## Extract provided
--- --- ---

The autoreload extension is already loaded. To reload it, use:
  %reload_ext autoreload


In [55]:
## Make the dataset and see how large it is

dataset = utils.NonTorchSegmentationDataset()
print(f"Dataset was loaded with {len(dataset)} samples from {len(dataset.datasets_info)} datasets")


100%|██████████| 18/18 [00:00<00:00, 201.39it/s]

Dataset was loaded with 3600 samples from 18 datasets





In [56]:
## Load a random image from the dataset and visualize it
image,label,info = dataset[np.random.randint(len(dataset))]
vis_image = jlc.mask_overlay_smooth(image,label,mask_alpha=0.5,
                                    class_names=info["idx_to_class"],
                                    show_border=True,
                                    fontsize_fixed_image_size=500,
                                    border_color="black")
plt.imshow(vis_image)
print(f"Loaded image from dataset {info['dataset_name']} with shape {image.shape} and labels {info['idx_to_class']}")

Loaded image from dataset msra with shape (300, 400, 3) and labels {0: 'background', 1: 'foreground'}


In [57]:

## Inspect the data structure with fancy jlc.shaprint 
# ("shape print") that recursively expands and prints
# nested structures, i.e. dicts, lists, tuples, etc. 
# containing more tuples or arrays or lists or dicts, etc.

--- --- ---

## Exercise requirements
1. List every keyword argument passed to jlc.mask_overlay_smooth in the notebook excerpt.
2. According to the notebook excerpt, what shape did the randomly loaded image from the msra dataset have?
3. Carry the notebook excerpt on from its final comment line.

## Supplied data
--- --- ---

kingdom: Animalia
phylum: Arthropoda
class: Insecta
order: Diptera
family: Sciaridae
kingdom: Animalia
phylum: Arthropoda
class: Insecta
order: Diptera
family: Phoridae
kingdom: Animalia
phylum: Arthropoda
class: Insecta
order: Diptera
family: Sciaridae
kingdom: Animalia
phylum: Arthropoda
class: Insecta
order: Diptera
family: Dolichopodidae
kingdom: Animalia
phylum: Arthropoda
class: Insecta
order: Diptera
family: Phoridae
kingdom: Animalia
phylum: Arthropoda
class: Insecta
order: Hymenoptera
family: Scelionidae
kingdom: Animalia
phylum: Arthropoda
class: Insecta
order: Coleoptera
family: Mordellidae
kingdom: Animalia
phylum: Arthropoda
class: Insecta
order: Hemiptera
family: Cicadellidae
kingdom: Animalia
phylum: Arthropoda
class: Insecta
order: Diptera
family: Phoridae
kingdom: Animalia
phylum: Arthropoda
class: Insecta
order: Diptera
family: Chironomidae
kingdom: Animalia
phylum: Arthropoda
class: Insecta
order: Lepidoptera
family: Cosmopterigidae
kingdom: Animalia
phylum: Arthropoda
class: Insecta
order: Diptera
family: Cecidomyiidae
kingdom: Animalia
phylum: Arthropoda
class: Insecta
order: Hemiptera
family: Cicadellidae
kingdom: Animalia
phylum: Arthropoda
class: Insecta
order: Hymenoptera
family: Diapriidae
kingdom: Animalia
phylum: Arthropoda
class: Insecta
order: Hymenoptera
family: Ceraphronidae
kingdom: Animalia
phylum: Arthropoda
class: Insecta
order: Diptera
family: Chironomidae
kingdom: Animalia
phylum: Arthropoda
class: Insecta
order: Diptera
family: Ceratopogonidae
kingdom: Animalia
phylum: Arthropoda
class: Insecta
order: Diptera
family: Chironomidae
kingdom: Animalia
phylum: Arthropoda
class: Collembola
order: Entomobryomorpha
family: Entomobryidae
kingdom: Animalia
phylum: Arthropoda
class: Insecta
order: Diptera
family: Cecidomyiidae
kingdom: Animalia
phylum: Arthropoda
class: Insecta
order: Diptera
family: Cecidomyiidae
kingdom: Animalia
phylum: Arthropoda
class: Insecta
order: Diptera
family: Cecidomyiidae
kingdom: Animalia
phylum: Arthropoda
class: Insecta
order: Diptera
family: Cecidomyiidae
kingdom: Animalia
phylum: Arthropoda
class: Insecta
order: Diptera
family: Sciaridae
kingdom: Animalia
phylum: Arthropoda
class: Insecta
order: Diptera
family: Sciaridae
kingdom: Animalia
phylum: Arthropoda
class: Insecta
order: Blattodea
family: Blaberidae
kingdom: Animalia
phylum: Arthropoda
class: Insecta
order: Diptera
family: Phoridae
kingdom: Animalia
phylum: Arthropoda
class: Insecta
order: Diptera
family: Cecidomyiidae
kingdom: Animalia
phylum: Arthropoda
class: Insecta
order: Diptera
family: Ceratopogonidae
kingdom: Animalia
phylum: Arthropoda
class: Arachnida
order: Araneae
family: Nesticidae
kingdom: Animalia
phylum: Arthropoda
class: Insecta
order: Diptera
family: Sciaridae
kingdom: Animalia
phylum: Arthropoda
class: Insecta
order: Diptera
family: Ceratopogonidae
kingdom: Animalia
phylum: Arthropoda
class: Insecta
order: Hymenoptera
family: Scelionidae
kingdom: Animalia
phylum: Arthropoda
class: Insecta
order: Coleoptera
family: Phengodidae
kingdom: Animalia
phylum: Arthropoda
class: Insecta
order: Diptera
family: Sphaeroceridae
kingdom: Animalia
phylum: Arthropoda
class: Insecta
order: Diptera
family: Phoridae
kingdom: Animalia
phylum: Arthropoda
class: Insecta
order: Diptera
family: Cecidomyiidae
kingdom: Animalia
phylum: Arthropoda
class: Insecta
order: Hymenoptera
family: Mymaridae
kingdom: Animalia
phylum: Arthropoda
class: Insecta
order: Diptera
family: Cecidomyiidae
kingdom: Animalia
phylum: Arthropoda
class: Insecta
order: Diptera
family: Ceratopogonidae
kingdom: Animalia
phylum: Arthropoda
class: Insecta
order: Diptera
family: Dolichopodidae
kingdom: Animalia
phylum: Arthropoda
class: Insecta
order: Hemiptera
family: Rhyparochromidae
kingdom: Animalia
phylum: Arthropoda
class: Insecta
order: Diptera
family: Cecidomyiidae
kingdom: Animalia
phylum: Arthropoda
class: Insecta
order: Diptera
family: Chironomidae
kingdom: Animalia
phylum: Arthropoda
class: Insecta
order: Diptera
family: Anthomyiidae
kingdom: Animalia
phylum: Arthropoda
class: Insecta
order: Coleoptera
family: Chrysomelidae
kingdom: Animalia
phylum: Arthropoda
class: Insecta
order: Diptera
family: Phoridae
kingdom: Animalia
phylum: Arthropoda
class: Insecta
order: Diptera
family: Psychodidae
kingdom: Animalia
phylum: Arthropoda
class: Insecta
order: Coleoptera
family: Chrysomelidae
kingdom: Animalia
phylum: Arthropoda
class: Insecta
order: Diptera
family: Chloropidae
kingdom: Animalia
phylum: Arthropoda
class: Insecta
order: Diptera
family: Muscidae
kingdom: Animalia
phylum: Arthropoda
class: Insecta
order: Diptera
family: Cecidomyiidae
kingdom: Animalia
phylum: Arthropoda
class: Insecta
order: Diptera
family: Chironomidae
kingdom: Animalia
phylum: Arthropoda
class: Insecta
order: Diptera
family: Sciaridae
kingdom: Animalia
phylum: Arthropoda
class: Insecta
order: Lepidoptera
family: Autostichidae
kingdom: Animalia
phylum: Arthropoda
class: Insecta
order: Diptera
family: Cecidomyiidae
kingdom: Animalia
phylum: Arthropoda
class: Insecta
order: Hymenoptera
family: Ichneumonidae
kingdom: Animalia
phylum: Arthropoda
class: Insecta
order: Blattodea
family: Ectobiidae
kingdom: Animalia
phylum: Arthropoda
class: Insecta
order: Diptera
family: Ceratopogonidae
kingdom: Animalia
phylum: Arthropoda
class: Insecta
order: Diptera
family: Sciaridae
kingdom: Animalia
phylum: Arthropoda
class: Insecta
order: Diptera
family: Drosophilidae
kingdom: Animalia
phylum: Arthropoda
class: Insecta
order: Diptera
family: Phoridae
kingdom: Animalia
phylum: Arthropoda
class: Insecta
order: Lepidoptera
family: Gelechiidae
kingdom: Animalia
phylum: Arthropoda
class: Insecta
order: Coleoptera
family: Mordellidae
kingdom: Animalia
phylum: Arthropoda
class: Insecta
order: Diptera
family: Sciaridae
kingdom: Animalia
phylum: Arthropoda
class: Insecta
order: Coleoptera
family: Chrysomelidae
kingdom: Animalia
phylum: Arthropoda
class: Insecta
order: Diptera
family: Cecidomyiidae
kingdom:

--- --- ---

## Per-task outputs
1. mask_alpha, class_names, show_border, fontsize_fixed_image_size, border_color

2. (300, 400, 3)

3.
jlc.shaprint(dataset[np.random.randint(len(dataset))],expand_deepest=1)

('np.Size([1000, 2000, 3])',
 'np.Size([1000, 2000])',
 {'class_counts': '<list>len37',
  'classes': '<list>len37',
  'conditioning': {'same_classes': '<list>len32'},
  'dataset_name': 'cityscapes',
  'fn': '<str>len114',
  'i': 757,
  'idx_to_class': '<dict>len37',
  'image_path': 'files/757_im.png',
  'imshape': [1000, 2000, 3],
  'label_path': 'files/757_la.png',
  'pretty': False,
  'sam': [False, False, False],
  'split_idx': 0})


In [58]:
## Load a random batch and see what it looks like 
# with a fancy visualization function: jlc.montage

images,labels,infos = dataset.get_random_batch(downscale_num_pixels=5e5)
vis_images = []
for image,label,info in zip(images,labels,infos):
    

    vis_image = jlc.mask_overlay_smooth(image,label,mask_alpha=0.5,class_names = info["idx_to_class"],fontsize_fixed_image_size=500)
    vis_images.append(vis_image)
jlc.montage(vis_images,text=[f"{info['dataset_name']}/{info['i']}" for info in infos])